The Bank of England said Wednesday that Tucker was "quite keen" to testify to the committee to give his version of the conversation.

Diamond told the committee that even after del Missier's instruction, Barclays was still reporting higher rates from most other banks and had no influence on the final LIBOR calculation, which excludes reports at the extreme high and lower ends.

Diamond told the committee that there were also concerns in October 2008 on how the government might react to the bank's relatively higher rates.

"They might say to themselves, 'My goodness, they can't fund. We need to nationalize them,' as they had nationalized other British banks," Diamond said.

Diamond appeared tense and wary as he parried questions from the committee.

The Bank of England has denied knowing of any impropriety in setting the London interbank offered rate, or LIBOR.

Barclays has said it had no intention of manipulating LIBOR in 2008, though some of its traders -- Diamond said there were 14 -- had done so to protect their own positions starting in 2005.

Barclays chairman Marcus Agius and del Missier also resigned this week over the scandal. Del Missier, formerly a top executive at Barclays Capital in Manhattan, was identified as the subordinate who gave an order to report lower rates.

Pressure had been building on the bank over the past week since U.S. and British regulators imposed fines totaling $453 million against Barclays for false reporting of its borrowing costs between 2005 and 2009.

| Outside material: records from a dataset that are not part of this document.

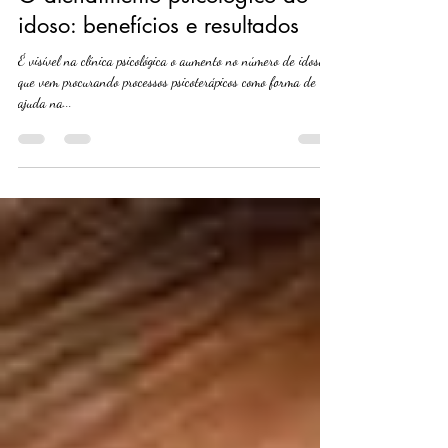
O atendimento psicológico ao
idoso: benefícios e resultados
É visível na clínica psicológica o aumento no número de idosos
que vem procurando processos psicoterápicos como forma de
ajuda na...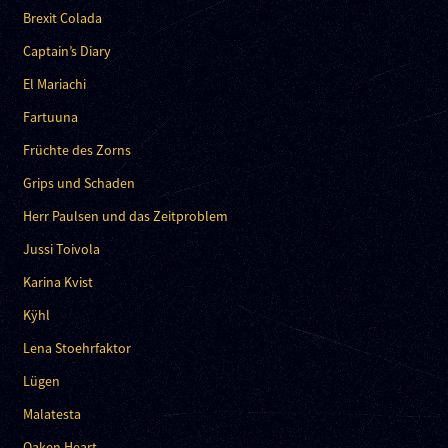
Brexit Colada
Captain’s Diary
El Mariachi
Fartuuna
Früchte des Zorns
Grips und Schaden
Herr Paulsen und das Zeitproblem
Jussi Toivola
Karina Kvist
Kÿhl
Lena Stoehrfaktor
Lügen
Malatesta
Oaken Heart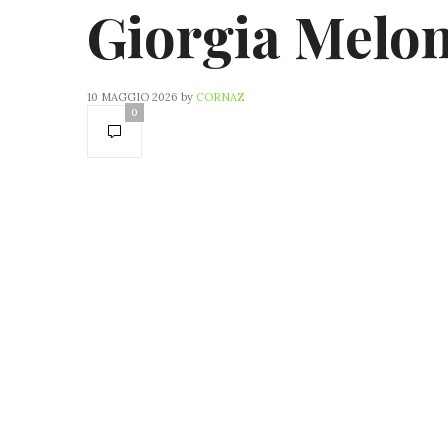
Giorgia Melon
10 MAGGIO 2026
by
CORNAZ
0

Those reports, along with those of other banks, feed into the daily calculation of LIBOR. LIBOR helps price some $500 trillion in financial assets globally, including mortgages and business loans.

Barclays has said it suspected that other British banks were reporting lower than accurate borrowing rates at the height of the credit crisis. Barclays has said its higher reports generated rumors that it was in trouble.

The release of Diamond's memo has also piled the pressure on the Bank of England, raising questions about whether the central bank was aware of reports that banks were giving false readings of borrowing costs and, if so, why it apparently did nothing about it.

Paul Myners, a Treasury minister in the previous Labour government, said Wednesday that the Bank of England probably would have a recording or a formal minute of Tucker's conversation with Diamond.

"We will find the answer to this quite quickly," he told BBC radio.